GOAL OF THE EXERCISE: Reproduce each of the following rows word for word, in the order given.
=== GIVEN RECORDS ===
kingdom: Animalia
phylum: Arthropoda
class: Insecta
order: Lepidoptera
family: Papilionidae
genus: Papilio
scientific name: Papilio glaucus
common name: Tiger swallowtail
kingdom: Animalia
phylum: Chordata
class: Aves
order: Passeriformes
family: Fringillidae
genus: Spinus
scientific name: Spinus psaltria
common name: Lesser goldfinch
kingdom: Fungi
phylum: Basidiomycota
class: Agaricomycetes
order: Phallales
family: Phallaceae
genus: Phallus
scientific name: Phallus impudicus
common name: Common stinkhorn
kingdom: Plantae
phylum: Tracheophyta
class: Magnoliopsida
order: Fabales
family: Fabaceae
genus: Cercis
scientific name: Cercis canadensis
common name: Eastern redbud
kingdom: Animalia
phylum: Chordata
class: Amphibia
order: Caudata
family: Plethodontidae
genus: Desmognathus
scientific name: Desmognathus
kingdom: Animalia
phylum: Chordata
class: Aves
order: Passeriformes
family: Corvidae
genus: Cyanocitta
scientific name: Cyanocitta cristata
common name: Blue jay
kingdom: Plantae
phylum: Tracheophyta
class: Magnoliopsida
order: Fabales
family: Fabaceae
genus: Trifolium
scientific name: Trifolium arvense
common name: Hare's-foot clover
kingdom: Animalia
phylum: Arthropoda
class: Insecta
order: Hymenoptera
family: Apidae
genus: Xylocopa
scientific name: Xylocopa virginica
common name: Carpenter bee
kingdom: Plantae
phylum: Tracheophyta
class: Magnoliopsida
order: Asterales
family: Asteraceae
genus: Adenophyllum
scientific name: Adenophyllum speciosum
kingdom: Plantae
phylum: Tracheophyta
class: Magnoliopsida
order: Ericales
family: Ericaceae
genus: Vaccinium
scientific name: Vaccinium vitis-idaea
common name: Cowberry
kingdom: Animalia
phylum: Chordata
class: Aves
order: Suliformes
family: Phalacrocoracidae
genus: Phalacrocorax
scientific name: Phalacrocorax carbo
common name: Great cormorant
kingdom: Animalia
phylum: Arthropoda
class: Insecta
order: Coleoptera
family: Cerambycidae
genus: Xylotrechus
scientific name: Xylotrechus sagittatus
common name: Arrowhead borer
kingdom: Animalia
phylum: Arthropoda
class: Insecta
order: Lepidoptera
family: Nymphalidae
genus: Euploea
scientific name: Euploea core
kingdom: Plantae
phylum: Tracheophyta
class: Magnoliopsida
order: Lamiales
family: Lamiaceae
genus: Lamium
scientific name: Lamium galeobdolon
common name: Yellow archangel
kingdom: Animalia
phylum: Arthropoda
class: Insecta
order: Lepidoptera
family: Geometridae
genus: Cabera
===
OUTPUT BELOW:
kingdom: Animalia
phylum: Arthropoda
class: Insecta
order: Lepidoptera
family: Papilionidae
genus: Papilio
scientific name: Papilio glaucus
common name: Tiger swallowtail
kingdom: Animalia
phylum: Chordata
class: Aves
order: Passeriformes
family: Fringillidae
genus: Spinus
scientific name: Spinus psaltria
common name: Lesser goldfinch
kingdom: Fungi
phylum: Basidiomycota
class: Agaricomycetes
order: Phallales
family: Phallaceae
genus: Phallus
scientific name: Phallus impudicus
common name: Common stinkhorn
kingdom: Plantae
phylum: Tracheophyta
class: Magnoliopsida
order: Fabales
family: Fabaceae
genus: Cercis
scientific name: Cercis canadensis
common name: Eastern redbud
kingdom: Animalia
phylum: Chordata
class: Amphibia
order: Caudata
family: Plethodontidae
genus: Desmognathus
scientific name: Desmognathus
kingdom: Animalia
phylum: Chordata
class: Aves
order: Passeriformes
family: Corvidae
genus: Cyanocitta
scientific name: Cyanocitta cristata
common name: Blue jay
kingdom: Plantae
phylum: Tracheophyta
class: Magnoliopsida
order: Fabales
family: Fabaceae
genus: Trifolium
scientific name: Trifolium arvense
common name: Hare's-foot clover
kingdom: Animalia
phylum: Arthropoda
class: Insecta
order: Hymenoptera
family: Apidae
genus: Xylocopa
scientific name: Xylocopa virginica
common name: Carpenter bee
kingdom: Plantae
phylum: Tracheophyta
class: Magnoliopsida
order: Asterales
family: Asteraceae
genus: Adenophyllum
scientific name: Adenophyllum speciosum
kingdom: Plantae
phylum: Tracheophyta
class: Magnoliopsida
order: Ericales
family: Ericaceae
genus: Vaccinium
scientific name: Vaccinium vitis-idaea
common name: Cowberry
kingdom: Animalia
phylum: Chordata
class: Aves
order: Suliformes
family: Phalacrocoracidae
genus: Phalacrocorax
scientific name: Phalacrocorax carbo
common name: Great cormorant
kingdom: Animalia
phylum: Arthropoda
class: Insecta
order: Coleoptera
family: Cerambycidae
genus: Xylotrechus
scientific name: Xylotrechus sagittatus
common name: Arrowhead borer
kingdom: Animalia
phylum: Arthropoda
class: Insecta
order: Lepidoptera
family: Nymphalidae
genus: Euploea
scientific name: Euploea core
kingdom: Plantae
phylum: Tracheophyta
class: Magnoliopsida
order: Lamiales
family: Lamiaceae
genus: Lamium
scientific name: Lamium galeobdolon
common name: Yellow archangel
kingdom: Animalia
phylum: Arthropoda
class: Insecta
order: Lepidoptera
family: Geometridae
genus: Cabera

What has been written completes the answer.